Case 1: 0 pairs (5 fixed points)

In this scenario, every element maps to itself. There is exactly 1 function:

• f(1) = 1, f(2) = 2, f(3) = 3, f(4) = 4, f(5) = 5

Case 2: 1 pair (3 fixed points)

Here, we choose 2 elements to form a pair, and the remaining 3 will be fixed points. The number of ways to choose 2 elements from 5 is given by \( \binom{5}{2} \), which equals 10. Each choice of 2 elements can be paired in exactly 1 way. Thus, we have:

• 10 functions for this case.

Case 3: 2 pairs (1 fixed point)

In this case, we need to choose 4 elements to form 2 pairs, leaving 1 fixed point. The number of ways to choose 4 elements from 5 is \( \binom{5}{4} = 5 \). Once we have chosen 4 elements, we can pair them. The number of ways to pair 4 elements is given by \( \frac{4!}{2! \cdot 2!} = 3 \).

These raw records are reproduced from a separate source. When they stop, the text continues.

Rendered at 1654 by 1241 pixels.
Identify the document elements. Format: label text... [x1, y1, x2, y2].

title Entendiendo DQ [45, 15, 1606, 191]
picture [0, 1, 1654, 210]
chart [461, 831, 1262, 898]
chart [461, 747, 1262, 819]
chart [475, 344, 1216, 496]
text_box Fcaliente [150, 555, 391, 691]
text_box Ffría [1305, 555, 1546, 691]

Therefore, the total for this case is:

• 5 choices of fixed points × 3 ways to pair = 15 functions.

Summing It All Up

Now, we can add the number of functions from all cases:

• Case 1: 1 function
• Case 2: 10 functions
• Case 3: 15 functions

Thus, the total number of functions \( f: A \to A \) such that \( ff(x) = x \) is:

Total = 1 + 10 + 15 = 26

In conclusion, there are 26 different functions that satisfy the condition \( ff(x) = x \) for the set \( A = \{ 1, 2, 3, 4, 5 \} \).